_Brief_
Extend the article about the de-authentication prototype developed by Gene Tsudik and his two Ph.D. students, starting right after its final sentence.

Gene Tsudik, Two Computer Science Ph.D. Students Develop Novel De-Authentication Prototype
Chancellor’s Professor of Computer Science Gene Tsudik and two of his Ph.D. students, Tyler Kaczmarek and Ercan Ozturk, have developed a novel technique aimed at mitigating “Lunchtime Attacks.” Such attacks occur when an insider adversary takes over an authenticated state of a careless user who has left his or her computer unattended. Tsudik, Kaczmarek and Ozturk have come up with an unobtrusive and continuous biometric-based “de-authentication,” i.e., a means of quickly terminating the secure session of a previously authenticated user after detecting that user’s absence. They introduce the new biometric, called Assentication, in a paper appearing at the 2018 International Conference on Applied Cryptography and Network Security (ACNS).

_Supplied material_
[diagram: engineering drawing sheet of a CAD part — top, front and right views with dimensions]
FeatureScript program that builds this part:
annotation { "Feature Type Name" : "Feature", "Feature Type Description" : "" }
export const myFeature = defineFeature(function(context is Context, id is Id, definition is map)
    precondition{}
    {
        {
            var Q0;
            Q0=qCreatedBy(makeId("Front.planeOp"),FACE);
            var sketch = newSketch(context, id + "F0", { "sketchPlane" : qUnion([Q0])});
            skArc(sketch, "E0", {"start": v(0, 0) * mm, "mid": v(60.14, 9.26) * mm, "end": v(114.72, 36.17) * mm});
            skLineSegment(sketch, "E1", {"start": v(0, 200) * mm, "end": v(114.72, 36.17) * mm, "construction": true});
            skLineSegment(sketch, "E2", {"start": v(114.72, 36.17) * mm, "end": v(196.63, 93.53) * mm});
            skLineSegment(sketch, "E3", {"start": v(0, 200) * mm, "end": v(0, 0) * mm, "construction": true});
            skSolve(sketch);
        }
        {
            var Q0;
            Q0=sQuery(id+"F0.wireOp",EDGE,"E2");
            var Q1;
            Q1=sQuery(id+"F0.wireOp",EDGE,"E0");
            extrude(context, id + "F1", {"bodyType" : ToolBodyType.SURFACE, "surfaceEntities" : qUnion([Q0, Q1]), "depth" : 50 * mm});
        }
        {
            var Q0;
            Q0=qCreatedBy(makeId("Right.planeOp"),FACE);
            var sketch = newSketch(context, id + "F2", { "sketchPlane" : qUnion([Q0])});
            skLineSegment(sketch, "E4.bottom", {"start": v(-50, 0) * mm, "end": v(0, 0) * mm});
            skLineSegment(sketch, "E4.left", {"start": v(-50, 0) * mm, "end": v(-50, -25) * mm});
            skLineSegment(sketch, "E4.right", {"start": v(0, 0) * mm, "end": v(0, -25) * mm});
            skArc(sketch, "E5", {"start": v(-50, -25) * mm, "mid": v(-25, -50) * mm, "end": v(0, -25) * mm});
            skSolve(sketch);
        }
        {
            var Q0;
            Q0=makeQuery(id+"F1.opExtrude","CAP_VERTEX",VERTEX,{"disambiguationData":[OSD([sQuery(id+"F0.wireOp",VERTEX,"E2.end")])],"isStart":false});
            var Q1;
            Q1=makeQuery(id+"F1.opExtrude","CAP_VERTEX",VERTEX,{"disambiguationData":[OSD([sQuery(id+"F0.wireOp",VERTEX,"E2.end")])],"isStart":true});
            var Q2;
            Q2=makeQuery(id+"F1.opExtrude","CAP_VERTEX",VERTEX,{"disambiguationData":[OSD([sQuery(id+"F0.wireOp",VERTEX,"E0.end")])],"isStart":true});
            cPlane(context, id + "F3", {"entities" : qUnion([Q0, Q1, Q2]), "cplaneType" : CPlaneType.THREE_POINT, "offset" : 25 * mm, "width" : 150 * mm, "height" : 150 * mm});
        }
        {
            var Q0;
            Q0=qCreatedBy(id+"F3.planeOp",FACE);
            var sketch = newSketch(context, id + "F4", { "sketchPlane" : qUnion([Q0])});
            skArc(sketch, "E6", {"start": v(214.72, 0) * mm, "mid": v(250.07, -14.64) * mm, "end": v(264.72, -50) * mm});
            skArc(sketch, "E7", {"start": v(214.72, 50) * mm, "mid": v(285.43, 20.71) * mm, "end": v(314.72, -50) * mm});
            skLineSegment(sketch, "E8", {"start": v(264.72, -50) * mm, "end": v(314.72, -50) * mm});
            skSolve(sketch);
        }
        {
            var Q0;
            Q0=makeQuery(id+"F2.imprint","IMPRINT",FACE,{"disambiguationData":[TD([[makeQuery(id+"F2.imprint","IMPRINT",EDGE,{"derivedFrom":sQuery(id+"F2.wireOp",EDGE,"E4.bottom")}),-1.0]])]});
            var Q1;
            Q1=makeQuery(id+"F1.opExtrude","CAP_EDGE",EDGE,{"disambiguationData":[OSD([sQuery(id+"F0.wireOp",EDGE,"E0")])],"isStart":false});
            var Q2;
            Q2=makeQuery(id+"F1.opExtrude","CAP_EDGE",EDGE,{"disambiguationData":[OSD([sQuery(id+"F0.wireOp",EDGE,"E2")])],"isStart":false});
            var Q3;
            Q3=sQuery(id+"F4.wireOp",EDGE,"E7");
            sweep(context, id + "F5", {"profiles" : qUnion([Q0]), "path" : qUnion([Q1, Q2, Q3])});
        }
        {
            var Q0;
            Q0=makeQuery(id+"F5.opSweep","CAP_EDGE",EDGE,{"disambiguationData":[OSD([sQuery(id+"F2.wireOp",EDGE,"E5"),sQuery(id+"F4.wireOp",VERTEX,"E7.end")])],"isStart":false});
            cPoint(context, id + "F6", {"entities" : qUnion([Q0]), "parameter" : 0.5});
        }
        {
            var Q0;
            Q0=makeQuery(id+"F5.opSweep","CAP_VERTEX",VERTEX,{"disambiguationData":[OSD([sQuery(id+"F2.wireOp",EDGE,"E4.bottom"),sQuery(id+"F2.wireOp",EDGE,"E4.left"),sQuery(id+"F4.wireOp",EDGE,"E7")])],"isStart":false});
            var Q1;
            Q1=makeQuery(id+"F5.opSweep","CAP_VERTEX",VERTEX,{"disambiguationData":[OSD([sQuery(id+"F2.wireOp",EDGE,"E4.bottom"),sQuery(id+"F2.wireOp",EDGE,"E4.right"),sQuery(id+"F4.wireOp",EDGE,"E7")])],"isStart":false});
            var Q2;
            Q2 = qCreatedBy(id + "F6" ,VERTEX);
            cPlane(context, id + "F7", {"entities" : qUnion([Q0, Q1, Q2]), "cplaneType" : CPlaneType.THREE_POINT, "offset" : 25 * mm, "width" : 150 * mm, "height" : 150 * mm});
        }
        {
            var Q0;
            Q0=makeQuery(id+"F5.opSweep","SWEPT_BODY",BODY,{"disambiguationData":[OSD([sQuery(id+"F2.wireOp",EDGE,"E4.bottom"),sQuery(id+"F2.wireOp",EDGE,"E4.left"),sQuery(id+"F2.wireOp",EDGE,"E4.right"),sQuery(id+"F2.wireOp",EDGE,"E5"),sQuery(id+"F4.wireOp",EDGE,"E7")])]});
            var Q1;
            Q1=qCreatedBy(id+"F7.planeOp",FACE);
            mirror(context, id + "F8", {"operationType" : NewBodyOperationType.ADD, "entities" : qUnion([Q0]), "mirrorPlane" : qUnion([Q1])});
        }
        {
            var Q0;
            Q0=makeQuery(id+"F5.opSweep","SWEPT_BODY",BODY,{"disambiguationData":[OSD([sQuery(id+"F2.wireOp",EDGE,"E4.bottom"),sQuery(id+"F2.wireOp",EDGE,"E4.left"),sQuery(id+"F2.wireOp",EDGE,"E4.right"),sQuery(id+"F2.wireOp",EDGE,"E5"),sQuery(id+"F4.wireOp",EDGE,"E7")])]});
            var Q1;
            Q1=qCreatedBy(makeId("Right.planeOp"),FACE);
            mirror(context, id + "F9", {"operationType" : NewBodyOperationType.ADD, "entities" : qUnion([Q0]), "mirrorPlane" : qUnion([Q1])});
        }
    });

_Response below_
The paper, “Assentication: User De-Authentication and Lunchtime Attack Mitigation with Seated Posture Biometric,” presents a hybrid biometric based on the user’s seated posture pattern. By instrumenting the seat and lower back of a standard office chair with 16 tiny pressure sensors, they found a way to capture a unique combination of physiological and behavioral traits to provide continuous user authentication (and de-authentication). Results from user experiments involving a cohort of 30 subjects show that Assentication yields very low false accept and false reject rates.